Instructions to follow: Across all the records below, how many lines contain "FIFO"? Respond with only the number.

+---+

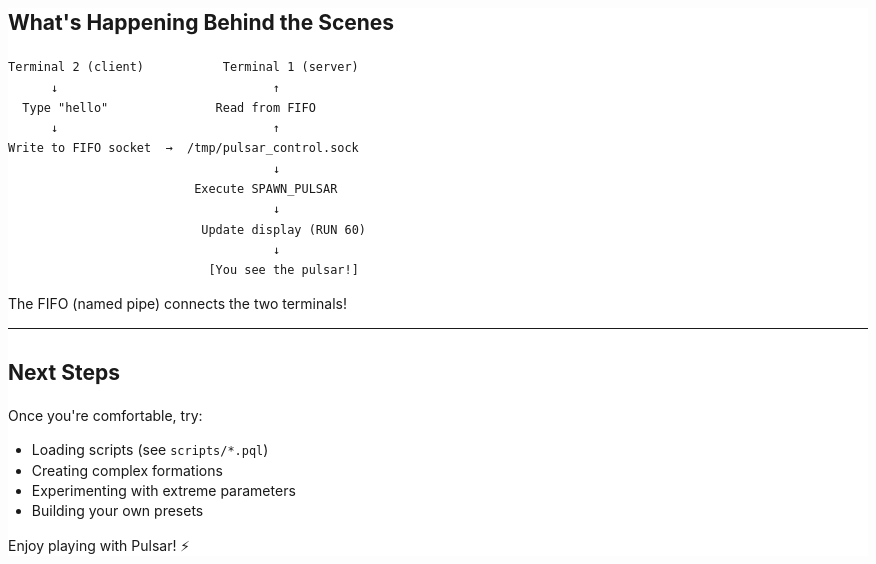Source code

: 
## What's Happening Behind the Scenes

```
Terminal 2 (client)           Terminal 1 (server)
      ↓                              ↑
  Type "hello"               Read from FIFO
      ↓                              ↑
Write to FIFO socket  →  /tmp/pulsar_control.sock
                                     ↓
                          Execute SPAWN_PULSAR
                                     ↓
                           Update display (RUN 60)
                                     ↓
                            [You see the pulsar!]
```

The FIFO (named pipe) connects the two terminals!

---

## Next Steps

Once you're comfortable, try:
- Loading scripts (see `scripts/*.pql`)
- Creating complex formations
- Experimenting with extreme parameters
- Building your own presets

Enjoy playing with Pulsar! ⚡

+---+

Output of the exercise: 3